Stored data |
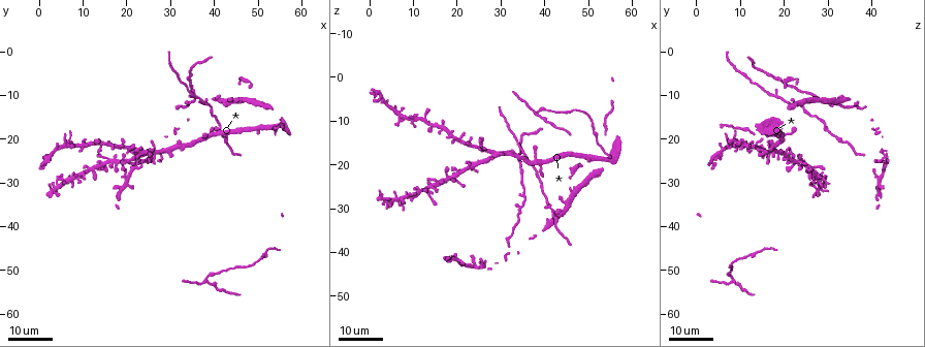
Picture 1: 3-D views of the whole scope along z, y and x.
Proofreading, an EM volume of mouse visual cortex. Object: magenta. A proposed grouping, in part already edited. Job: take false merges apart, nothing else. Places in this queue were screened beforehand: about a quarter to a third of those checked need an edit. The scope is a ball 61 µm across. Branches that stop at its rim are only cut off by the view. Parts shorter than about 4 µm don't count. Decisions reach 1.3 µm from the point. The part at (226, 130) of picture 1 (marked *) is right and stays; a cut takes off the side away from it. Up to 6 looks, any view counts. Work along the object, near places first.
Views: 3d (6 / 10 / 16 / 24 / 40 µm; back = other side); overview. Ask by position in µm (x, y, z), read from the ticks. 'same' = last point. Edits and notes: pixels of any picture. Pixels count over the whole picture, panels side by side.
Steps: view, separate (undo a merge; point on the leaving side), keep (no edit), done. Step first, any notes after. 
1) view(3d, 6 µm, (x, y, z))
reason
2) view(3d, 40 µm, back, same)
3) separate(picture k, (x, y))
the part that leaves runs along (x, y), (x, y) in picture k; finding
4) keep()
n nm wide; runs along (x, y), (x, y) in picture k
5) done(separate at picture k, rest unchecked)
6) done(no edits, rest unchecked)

view(3d, 16 µm, (35.5, 10.0, 18.5))
branch point

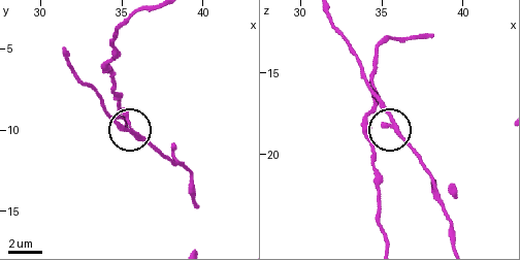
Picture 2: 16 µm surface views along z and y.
view(3d, 6 µm, (35.8, 9.9, 18.2))
zoom in

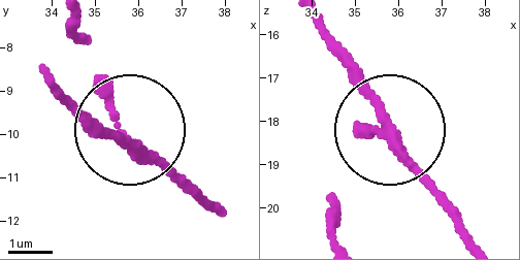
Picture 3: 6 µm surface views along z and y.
view(3d, 6 µm, back, (35.70, 10.05, 18.20))

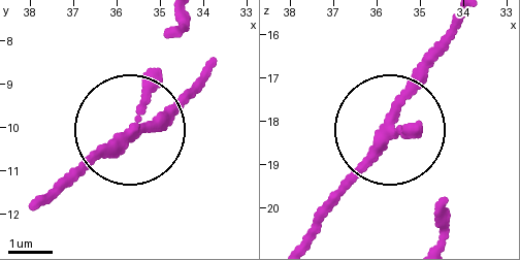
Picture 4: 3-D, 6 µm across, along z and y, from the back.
keep()
continuous, no second neuron

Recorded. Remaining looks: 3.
view(3d, 24 µm, (39.5, 18.5, 20.5))

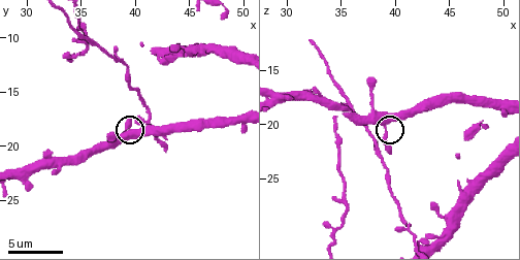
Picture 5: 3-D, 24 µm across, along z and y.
view(3d, 10 µm, same)
closer look

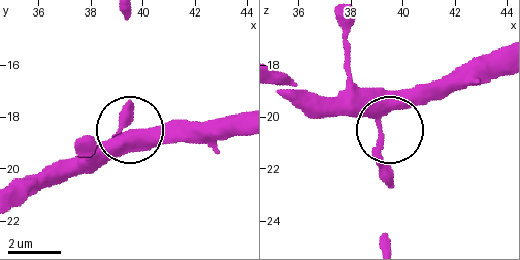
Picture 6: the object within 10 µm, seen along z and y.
keep()
side arm 50 µm; continuous, no second neuron

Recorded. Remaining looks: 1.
done(no edits, rest unchecked)

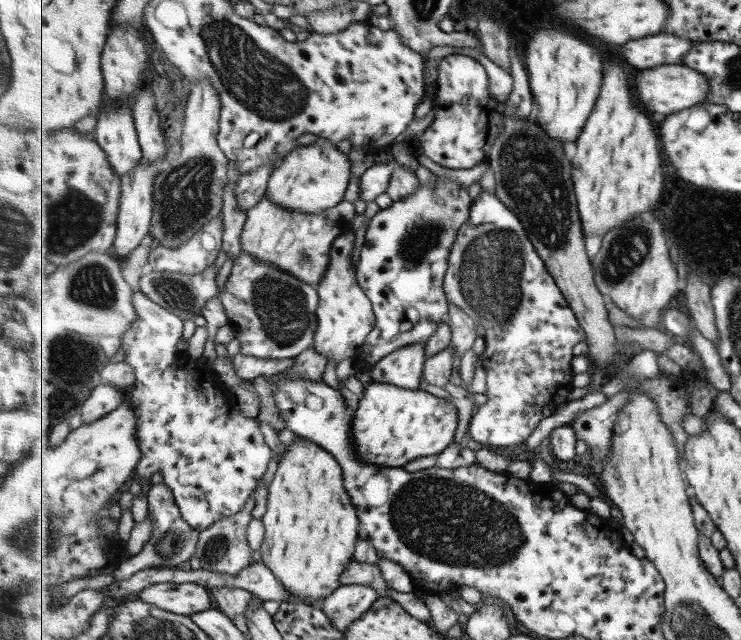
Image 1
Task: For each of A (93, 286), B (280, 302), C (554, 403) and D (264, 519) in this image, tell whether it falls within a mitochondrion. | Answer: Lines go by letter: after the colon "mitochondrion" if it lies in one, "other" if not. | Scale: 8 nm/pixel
A: mitochondrion
B: mitochondrion
C: other
D: other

Activity | All of the entries must be reproduced exactly, with no pictures kept.

Exercise answer |
Picture 1: 3-D views of the whole scope along z, y and x.
Proofreading, an EM volume of mouse visual cortex. Object: magenta. A proposed grouping, in part already edited. Job: take false merges apart, nothing else. Places in this queue were screened beforehand: about a quarter to a third of those checked need an edit. The scope is a ball 61 µm across. Branches that stop at its rim are only cut off by the view. Parts shorter than about 4 µm don't count. Decisions reach 1.3 µm from the point. The part at (226, 130) of picture 1 (marked *) is right and stays; a cut takes off the side away from it. Up to 6 looks, any view counts. Work along the object, near places first.
Views: 3d (6 / 10 / 16 / 24 / 40 µm; back = other side); overview. Ask by position in µm (x, y, z), read from the ticks. 'same' = last point. Edits and notes: pixels of any picture. Pixels count over the whole picture, panels side by side.
Steps: view, separate (undo a merge; point on the leaving side), keep (no edit), done. Step first, any notes after. 
1) view(3d, 6 µm, (x, y, z))
reason
2) view(3d, 40 µm, back, same)
3) separate(picture k, (x, y))
the part that leaves runs along (x, y), (x, y) in picture k; finding
4) keep()
n nm wide; runs along (x, y), (x, y) in picture k
5) done(separate at picture k, rest unchecked)
6) done(no edits, rest unchecked)

view(3d, 16 µm, (35.5, 10.0, 18.5))
branch point

Picture 2: 16 µm surface views along z and y.
view(3d, 6 µm, (35.8, 9.9, 18.2))
zoom in

Picture 3: 6 µm surface views along z and y.
view(3d, 6 µm, back, (35.70, 10.05, 18.20))

Picture 4: 3-D, 6 µm across, along z and y, from the back.
keep()
continuous, no second neuron

Recorded. Remaining looks: 3.
view(3d, 24 µm, (39.5, 18.5, 20.5))

Picture 5: 3-D, 24 µm across, along z and y.
view(3d, 10 µm, same)
closer look

Picture 6: the object within 10 µm, seen along z and y.
keep()
side arm 50 µm; continuous, no second neuron

Recorded. Remaining looks: 1.
done(no edits, rest unchecked)

Image 1
Task: For each of A (93, 286), B (280, 302), C (554, 403) and D (264, 519) in this image, tell whether it falls within a mitochondrion. | Answer: Lines go by letter: after the colon "mitochondrion" if it lies in one, "other" if not. | Scale: 8 nm/pixel
A: mitochondrion
B: mitochondrion
C: other
D: other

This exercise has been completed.